Lungo questo itinerario salterà
all’occhio dei più sensibili come i paesi siano stati
violentati, snaturati e svuotati dalla sciagurato sviluppo edilizio degli
ultimi decenni. Non sfuggirà però neppure la bellezza e l’armoniosità di alcuni
lodevoli interventi di ristrutturazione edilizia rispettosi dell’architettura
storica e del buon gusto. Purtroppo servirà a poco riflettere di ciò che si
sarebbe potuto fare e non s'è fatto. Invece di costruire a nuovo e senza
bellezza né visione urbanistica in periferia, abbandonando i centri storici al'abbandono ed al degrado, si poteva recuperare l’esistente più pregevole con regole e interventi adeguati e flessibili. Si sarebbe così consumato
meno territorio, conservato il paesaggio e rispettato la nostra storia e la nostra anima. Ma per queste
riflessioni basta salire sulla Joa e guardar
giù.

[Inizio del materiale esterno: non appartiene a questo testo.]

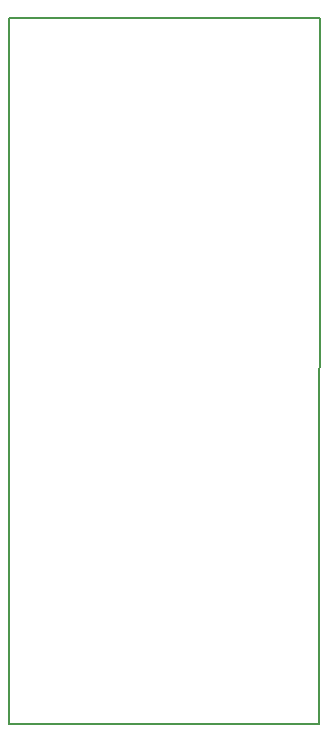
<source format=gbr>
G04 #@! TF.GenerationSoftware,KiCad,Pcbnew,5.0.2-bee76a0~70~ubuntu18.10.1*
G04 #@! TF.CreationDate,2019-03-17T01:28:34+01:00*
G04 #@! TF.ProjectId,27c160 Kickstart,32376331-3630-4204-9b69-636b73746172,rev?*
G04 #@! TF.SameCoordinates,Original*
G04 #@! TF.FileFunction,Profile,NP*
%FSLAX46Y46*%
G04 Gerber Fmt 4.6, Leading zero omitted, Abs format (unit mm)*
G04 Created by KiCad (PCBNEW 5.0.2-bee76a0~70~ubuntu18.10.1) date dom 17 mar 2019 01:28:34 CET*
%MOMM*%
%LPD*%
G01*
G04 APERTURE LIST*
%ADD10C,0.150000*%
G04 APERTURE END LIST*
D10*
X41148000Y-74777600D02*
X14884400Y-74777600D01*
X41198800Y-14986000D02*
X41148000Y-74777600D01*
X14884400Y-14986000D02*
X41198800Y-14986000D01*
X14884400Y-74777600D02*
X14884400Y-14986000D01*
M02*

</source>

Ogni paese ha la sua pena e ogni comunità le sue colpe.
leggendo mo pare di fare un viaggio nel tempo e nella giovinezza , quanti luoghi dimenticati ricchi di storia, e dimenticati per far posto al usa e getta .Mi piacerebbe partire da Pedescala e fare una visita al forte Corbin , ma gli acciacchi mi ridono.GRAZIE PER LA PASSIONE per la condivisione.